ACTION ITEM:
Could you write out, exactly as they stand, only the lines in the listing below from the line with "right elbow: (237, 909)" to the line with "left knee: (333, 858)", both ends included, without the pictures?

THE INPUT:
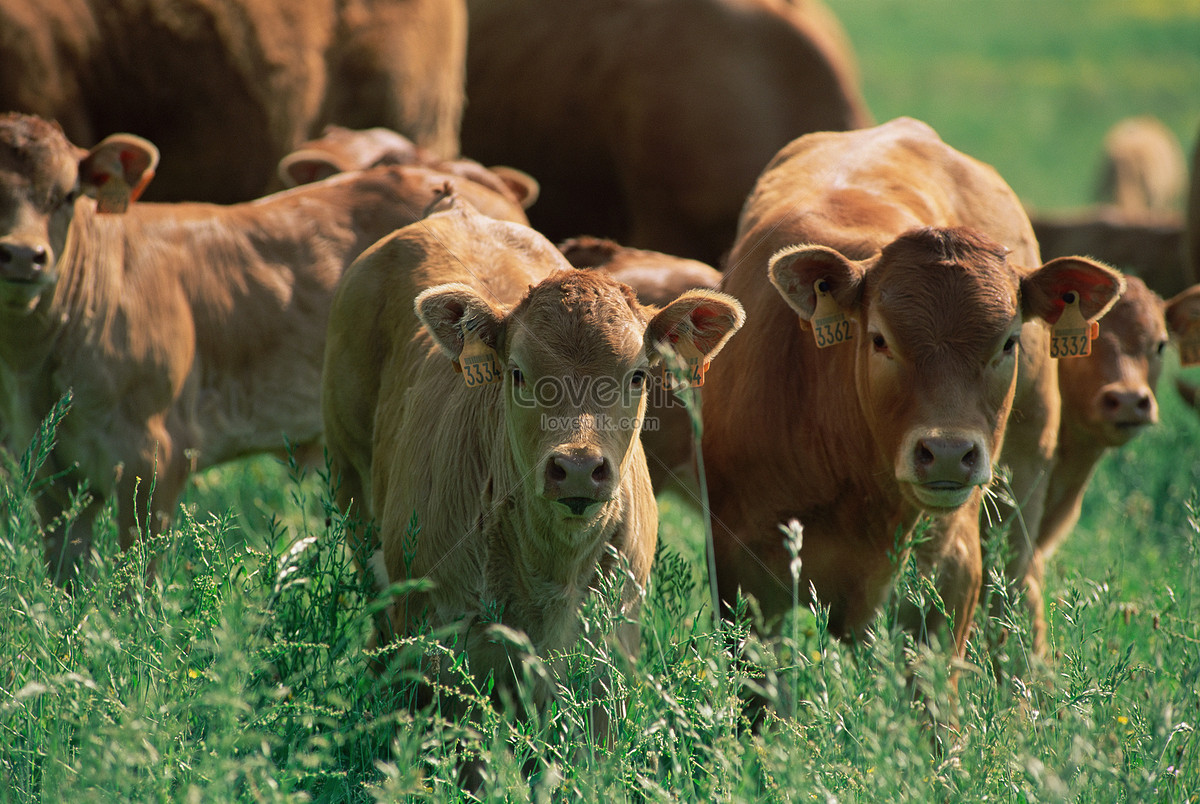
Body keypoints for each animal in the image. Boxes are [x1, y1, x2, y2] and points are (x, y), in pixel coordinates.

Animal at [0, 111, 530, 585]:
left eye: (68, 195)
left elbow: (138, 584)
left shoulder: (153, 456)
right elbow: (66, 579)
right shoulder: (48, 467)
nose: (23, 255)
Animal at [321, 193, 739, 739]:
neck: (550, 571)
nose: (578, 467)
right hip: (351, 485)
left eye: (638, 376)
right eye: (518, 373)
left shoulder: (611, 649)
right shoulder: (439, 644)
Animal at [700, 116, 1123, 652]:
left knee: (1017, 596)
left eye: (1009, 341)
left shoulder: (949, 578)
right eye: (880, 339)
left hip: (1022, 483)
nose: (946, 453)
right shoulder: (745, 575)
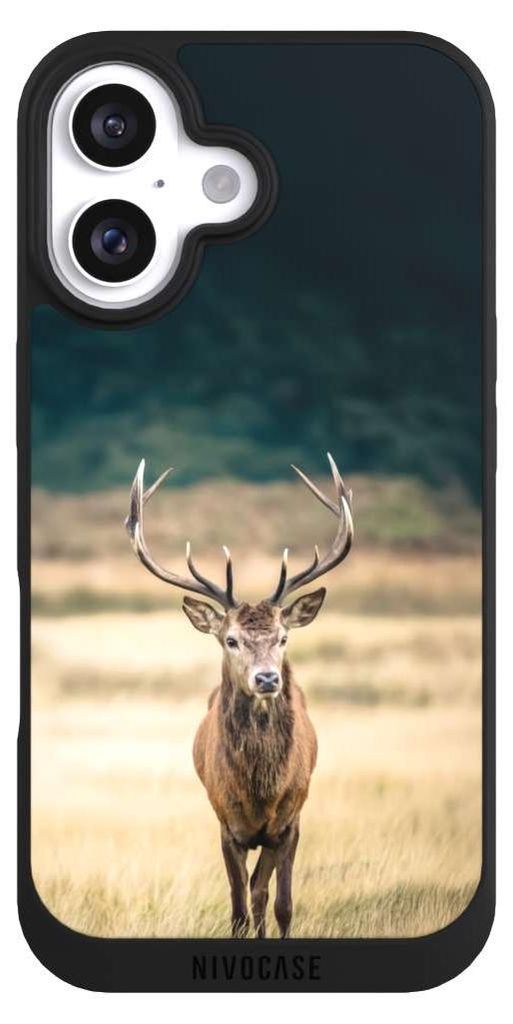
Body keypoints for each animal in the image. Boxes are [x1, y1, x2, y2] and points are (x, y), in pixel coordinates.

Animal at [125, 453, 354, 939]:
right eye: (230, 640)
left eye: (283, 637)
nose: (267, 679)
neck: (260, 792)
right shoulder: (225, 824)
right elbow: (237, 909)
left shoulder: (290, 821)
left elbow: (279, 903)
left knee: (263, 893)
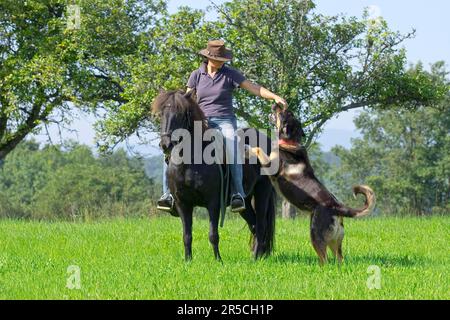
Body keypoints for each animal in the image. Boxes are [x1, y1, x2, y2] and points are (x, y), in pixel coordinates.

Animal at [246, 105, 376, 264]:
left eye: (284, 113)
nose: (276, 105)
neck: (290, 143)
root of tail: (337, 207)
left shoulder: (272, 166)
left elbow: (258, 149)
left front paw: (248, 149)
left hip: (315, 235)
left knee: (325, 259)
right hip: (335, 242)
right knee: (339, 259)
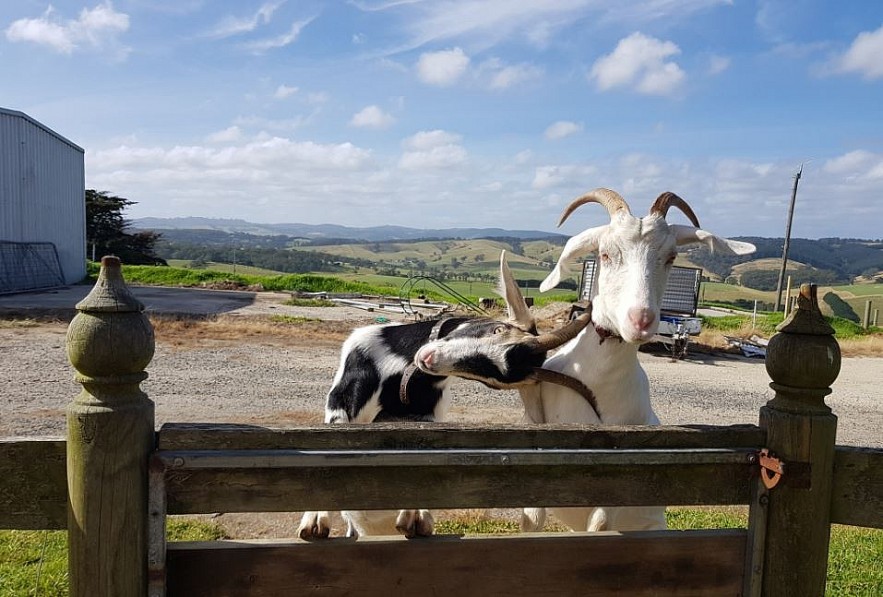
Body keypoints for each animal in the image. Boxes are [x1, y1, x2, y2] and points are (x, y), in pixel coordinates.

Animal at [300, 249, 592, 536]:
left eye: (493, 380)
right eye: (497, 328)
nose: (429, 359)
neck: (399, 374)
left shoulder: (425, 418)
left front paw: (416, 515)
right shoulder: (341, 400)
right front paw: (314, 521)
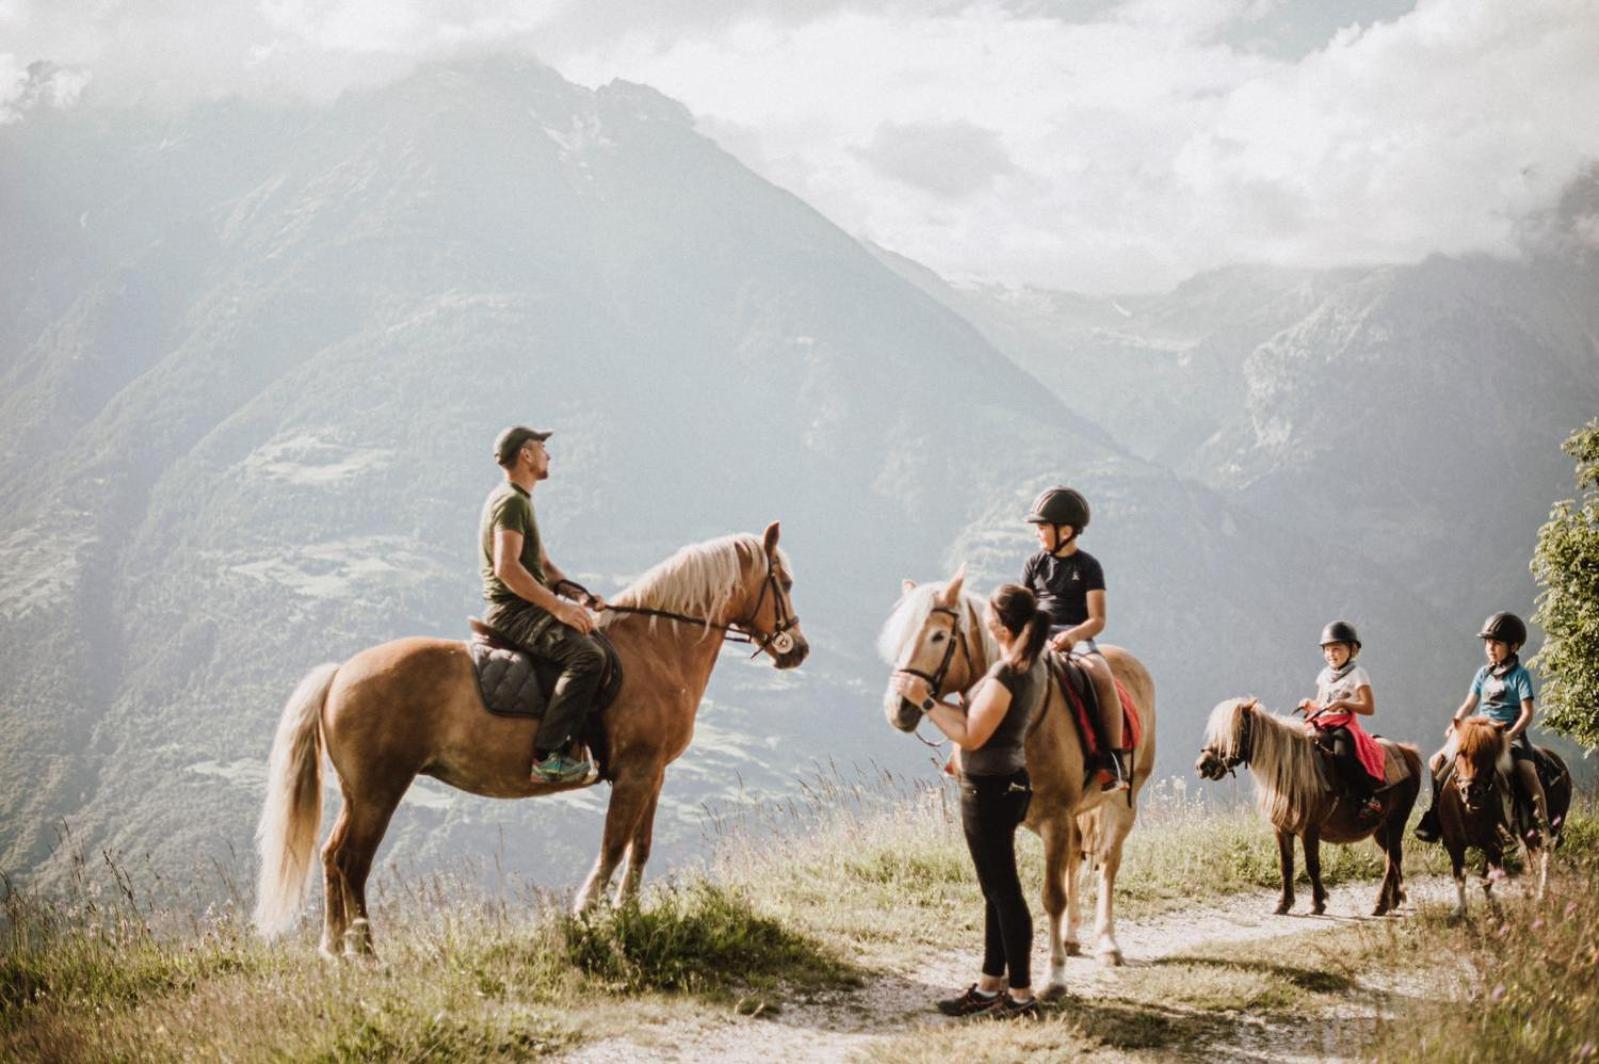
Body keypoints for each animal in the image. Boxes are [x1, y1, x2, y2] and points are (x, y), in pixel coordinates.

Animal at [254, 521, 805, 953]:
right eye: (785, 581)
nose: (797, 649)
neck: (656, 651)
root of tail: (340, 673)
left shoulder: (653, 774)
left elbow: (640, 848)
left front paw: (627, 916)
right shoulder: (636, 774)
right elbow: (613, 846)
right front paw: (586, 914)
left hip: (360, 793)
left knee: (333, 858)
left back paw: (335, 949)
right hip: (378, 790)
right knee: (352, 861)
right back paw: (363, 953)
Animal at [882, 569, 1157, 992]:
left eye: (938, 636)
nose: (898, 707)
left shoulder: (1055, 819)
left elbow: (1051, 896)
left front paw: (1054, 976)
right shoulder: (1017, 821)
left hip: (1124, 800)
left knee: (1108, 863)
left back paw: (1107, 944)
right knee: (1076, 858)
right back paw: (1072, 937)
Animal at [1196, 697, 1419, 915]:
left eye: (1237, 730)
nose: (1202, 765)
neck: (1291, 772)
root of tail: (1407, 752)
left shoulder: (1309, 829)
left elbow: (1312, 865)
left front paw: (1317, 903)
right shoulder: (1281, 829)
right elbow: (1286, 865)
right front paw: (1284, 903)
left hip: (1397, 819)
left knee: (1393, 857)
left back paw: (1381, 903)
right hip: (1380, 828)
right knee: (1392, 858)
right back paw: (1393, 900)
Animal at [1445, 713, 1567, 915]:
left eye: (1489, 756)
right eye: (1460, 752)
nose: (1470, 791)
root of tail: (1558, 761)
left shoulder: (1494, 845)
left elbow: (1486, 880)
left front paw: (1494, 908)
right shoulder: (1454, 845)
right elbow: (1460, 878)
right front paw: (1460, 910)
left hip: (1553, 826)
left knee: (1545, 855)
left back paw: (1541, 896)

RESPONSE TO THE TASK:
right elbow: (237, 909)
left shoulder: (290, 821)
left elbow: (279, 903)
left knee: (263, 893)
Body keypoints for each animal in the image. Boxes are [x1, y1, x2, y2] and points are (x, y), in pixel coordinates.

Animal at [246, 105, 376, 264]:
left eye: (284, 113)
nose: (276, 105)
neck: (290, 143)
root of tail: (337, 207)
left shoulder: (272, 166)
left elbow: (258, 149)
left front paw: (248, 149)
left hip: (315, 235)
left knee: (325, 259)
right hip: (335, 242)
right knee: (339, 259)
Body keypoints for each animal in the image. Boxes are [x1, y1, x2, y2] and points are (x, y), in pixel coordinates.

Animal at [300, 249, 592, 536]:
left eye: (493, 380)
right eye: (497, 328)
nose: (429, 359)
neck: (399, 374)
left shoulder: (425, 418)
left front paw: (416, 515)
right shoulder: (341, 400)
right front paw: (314, 521)
Body keypoints for each animal in the image. Boxes are [x1, y1, x2, y2] and points are (x, y), in pixel coordinates.

Animal at [254, 521, 805, 953]:
right eye: (785, 581)
nose: (797, 649)
neck: (656, 651)
root of tail: (340, 673)
left shoulder: (653, 774)
left elbow: (640, 848)
left front paw: (627, 916)
right shoulder: (636, 774)
right elbow: (613, 846)
right front paw: (586, 914)
left hip: (360, 793)
left knee: (333, 858)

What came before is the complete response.